Looking toward winter
Roberts believes that Catholic Charities’ new dining pavilion is the “beginning of the transformation” for the region that would enable it to better serve the homeless population, both because of the increase in capacity and because of the focus the city’s new funding program has placed on transitional resources.
While heat is the most damaging weather event in the region, Roberts says not to discount the threat cooling weather poses to the city’s homeless population.
“Even the wind can be devastating,” he said. “And certainly when your homeless population gets wet. We know it doesn’t rain a lot, but when it does rain that’s like the worst thing because once you’re wet, you’re wet. There’s nowhere to go.”

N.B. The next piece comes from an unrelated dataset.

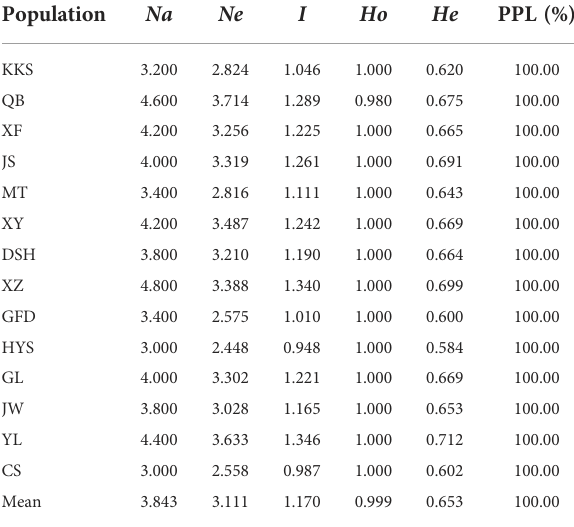
TABLE 6 Polymorphism analysis of 14 Ch. utilis populations based on EST-SSR.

COVID cases have continued to rise in the state in the month since summer shelters closed their doors, and funding allocations have not been altered as service providers looked toward a cold — and socially distant — winter. The Salvation Army has been able to find alternate funding to enable the organization to run its winter shelter even without county grants, but will continue to operate at a lowered capacity, and Catholic Charities has opened its pavilion a month ahead of schedule
But with access to a daily shelter, even one partially open to the elements, where they can check baggage, receive a meal, and speak with staff about services, Roberts hopes that the area’s homeless will be protected from the strain of the winter both physically and mentally.
“People deserve a chance to be able to be treated with respect and dignity, and that, often, is the first sign of hope,” Roberts said. “The campus has to be an oasis of hope … We have this pavilion where people can get access to services. I think that brings the emotional and the anxiety level down.”